Presenter of 1 Presentation
PATHOGENESIS OF STAT1 GAIN-OF-FUNCTION PRIMARY IMMUNODEFICIENCY
Abstract
Background and Aims
Germline, monoallelic, gain-of-function (GOF) mutations in STAT1 cause an ultra-rare form of primary immunodeficiency (PID) through overactivation of the Janus-associated kinase STAT1 signalling pathway. Heightened basal levels of STAT1 protein have previously been shown to be a key driver of disease1 2 but the exact mechanism of STAT1 GOF still remains unclear.
Methods
A nanoBRET system was developed to investigate the conformations adopted by STAT1 dimers pre- and post-IFNγ stimulation in STAT1 (-/-) cell lines lentivirally transduced with wild-type or GOF STAT1. Nuclear localisation and transcriptomics were assessed in the same cell lines pre- and post-IFN stimulation, and in response to Ruxolitinib.
Results
We show that the majority of GOF mutations destabilise the inactive dimeric conformations of STAT1 and promote the adoption of an active-like conformation at baseline. In contrast, some mutations stabilise the active conformation and induce stronger DNA binding, suggesting that discreet GOF mutations function through different mechanisms. We show that the nuclear localisation sequence is exposed in the active orientation, and that consequently, GOF mutants had greater nuclear presence at baseline. Transcriptomic analysis detailed that STAT1-mediated gene expression was induced under inactive status for GOF mutants and that each mode of pathogenesis has unique gene expression signatures. We compared the clinical phenotypes described for different for STAT1 GOF mutations and identified that patients with mutations that stabilise the active conformation are more likely to experience autoimmune complications.

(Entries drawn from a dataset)
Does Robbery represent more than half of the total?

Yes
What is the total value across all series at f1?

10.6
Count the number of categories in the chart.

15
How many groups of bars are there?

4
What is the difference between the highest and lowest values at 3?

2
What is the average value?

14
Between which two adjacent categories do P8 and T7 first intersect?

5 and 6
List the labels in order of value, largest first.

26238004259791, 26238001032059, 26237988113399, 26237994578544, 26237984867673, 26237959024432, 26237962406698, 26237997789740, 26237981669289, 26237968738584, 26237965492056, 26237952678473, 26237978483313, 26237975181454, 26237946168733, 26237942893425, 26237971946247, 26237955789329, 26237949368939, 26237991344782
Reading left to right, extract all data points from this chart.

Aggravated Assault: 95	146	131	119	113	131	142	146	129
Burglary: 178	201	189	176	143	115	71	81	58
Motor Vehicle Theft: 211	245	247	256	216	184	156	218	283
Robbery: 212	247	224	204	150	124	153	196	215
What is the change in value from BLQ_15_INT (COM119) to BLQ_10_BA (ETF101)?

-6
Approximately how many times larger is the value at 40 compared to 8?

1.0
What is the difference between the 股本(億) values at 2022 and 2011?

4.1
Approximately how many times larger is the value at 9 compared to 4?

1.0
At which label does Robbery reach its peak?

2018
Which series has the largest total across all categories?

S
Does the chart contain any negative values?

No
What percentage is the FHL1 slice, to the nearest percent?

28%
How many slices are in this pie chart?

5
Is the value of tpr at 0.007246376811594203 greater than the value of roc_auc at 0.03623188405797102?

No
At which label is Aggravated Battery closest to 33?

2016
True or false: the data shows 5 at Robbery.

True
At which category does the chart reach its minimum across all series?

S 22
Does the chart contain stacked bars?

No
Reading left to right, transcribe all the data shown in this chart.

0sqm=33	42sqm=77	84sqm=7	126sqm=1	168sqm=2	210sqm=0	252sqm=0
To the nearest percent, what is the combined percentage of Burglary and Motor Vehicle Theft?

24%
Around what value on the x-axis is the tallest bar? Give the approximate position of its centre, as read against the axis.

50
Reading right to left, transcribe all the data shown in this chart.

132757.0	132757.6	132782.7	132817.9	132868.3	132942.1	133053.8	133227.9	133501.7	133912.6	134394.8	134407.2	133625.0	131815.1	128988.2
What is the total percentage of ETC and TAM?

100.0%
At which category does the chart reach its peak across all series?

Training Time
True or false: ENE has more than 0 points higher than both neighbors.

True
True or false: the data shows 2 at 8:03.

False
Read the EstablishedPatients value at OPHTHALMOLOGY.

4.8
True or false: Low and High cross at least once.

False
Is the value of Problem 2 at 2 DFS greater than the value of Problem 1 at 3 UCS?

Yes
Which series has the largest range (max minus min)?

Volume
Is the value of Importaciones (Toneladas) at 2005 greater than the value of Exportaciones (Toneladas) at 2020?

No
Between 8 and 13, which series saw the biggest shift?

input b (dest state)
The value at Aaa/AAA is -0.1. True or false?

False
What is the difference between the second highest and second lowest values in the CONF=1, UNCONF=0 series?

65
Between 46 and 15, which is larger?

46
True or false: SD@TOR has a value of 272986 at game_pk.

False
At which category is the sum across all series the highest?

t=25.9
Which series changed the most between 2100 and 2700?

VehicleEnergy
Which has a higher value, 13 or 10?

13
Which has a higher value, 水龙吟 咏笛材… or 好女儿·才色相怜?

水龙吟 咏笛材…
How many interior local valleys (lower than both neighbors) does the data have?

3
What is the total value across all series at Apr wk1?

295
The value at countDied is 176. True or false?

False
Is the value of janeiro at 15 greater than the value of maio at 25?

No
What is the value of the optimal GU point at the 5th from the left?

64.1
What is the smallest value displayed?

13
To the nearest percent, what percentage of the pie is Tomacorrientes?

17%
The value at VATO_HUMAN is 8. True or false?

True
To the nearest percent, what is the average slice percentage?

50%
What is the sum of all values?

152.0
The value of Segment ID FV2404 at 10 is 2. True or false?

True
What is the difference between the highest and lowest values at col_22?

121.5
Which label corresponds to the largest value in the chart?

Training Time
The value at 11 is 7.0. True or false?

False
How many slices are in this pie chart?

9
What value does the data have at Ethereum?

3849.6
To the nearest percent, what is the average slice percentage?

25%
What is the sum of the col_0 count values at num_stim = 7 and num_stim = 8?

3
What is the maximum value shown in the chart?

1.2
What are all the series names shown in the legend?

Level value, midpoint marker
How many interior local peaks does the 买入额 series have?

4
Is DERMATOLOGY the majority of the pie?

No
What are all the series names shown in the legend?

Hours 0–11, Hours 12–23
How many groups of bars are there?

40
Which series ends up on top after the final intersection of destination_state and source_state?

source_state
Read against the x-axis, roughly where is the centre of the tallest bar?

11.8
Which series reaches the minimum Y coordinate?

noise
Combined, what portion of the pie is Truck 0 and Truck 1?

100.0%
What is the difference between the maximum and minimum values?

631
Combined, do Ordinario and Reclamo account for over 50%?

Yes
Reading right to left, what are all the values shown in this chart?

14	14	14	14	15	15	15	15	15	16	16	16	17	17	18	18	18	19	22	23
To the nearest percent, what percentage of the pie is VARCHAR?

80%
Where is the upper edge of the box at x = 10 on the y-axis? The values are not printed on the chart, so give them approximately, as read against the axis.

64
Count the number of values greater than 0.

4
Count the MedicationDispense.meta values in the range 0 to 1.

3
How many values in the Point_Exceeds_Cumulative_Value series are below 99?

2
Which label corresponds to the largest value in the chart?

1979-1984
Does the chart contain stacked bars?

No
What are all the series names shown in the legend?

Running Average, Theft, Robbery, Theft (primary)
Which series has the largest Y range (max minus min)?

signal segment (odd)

## WORK TO BE COMPLETED
Reproduce the abstract above on STAT1 gain-of-function primary immunodeficiency in full, word for word.

## REPLY TO THE EXERCISE
Presenter of 1 Presentation
PATHOGENESIS OF STAT1 GAIN-OF-FUNCTION PRIMARY IMMUNODEFICIENCY
Abstract
Background and Aims
Germline, monoallelic, gain-of-function (GOF) mutations in STAT1 cause an ultra-rare form of primary immunodeficiency (PID) through overactivation of the Janus-associated kinase STAT1 signalling pathway. Heightened basal levels of STAT1 protein have previously been shown to be a key driver of disease1 2 but the exact mechanism of STAT1 GOF still remains unclear.
Methods
A nanoBRET system was developed to investigate the conformations adopted by STAT1 dimers pre- and post-IFNγ stimulation in STAT1 (-/-) cell lines lentivirally transduced with wild-type or GOF STAT1. Nuclear localisation and transcriptomics were assessed in the same cell lines pre- and post-IFN stimulation, and in response to Ruxolitinib.
Results
We show that the majority of GOF mutations destabilise the inactive dimeric conformations of STAT1 and promote the adoption of an active-like conformation at baseline. In contrast, some mutations stabilise the active conformation and induce stronger DNA binding, suggesting that discreet GOF mutations function through different mechanisms. We show that the nuclear localisation sequence is exposed in the active orientation, and that consequently, GOF mutants had greater nuclear presence at baseline. Transcriptomic analysis detailed that STAT1-mediated gene expression was induced under inactive status for GOF mutants and that each mode of pathogenesis has unique gene expression signatures. We compared the clinical phenotypes described for different for STAT1 GOF mutations and identified that patients with mutations that stabilise the active conformation are more likely to experience autoimmune complications.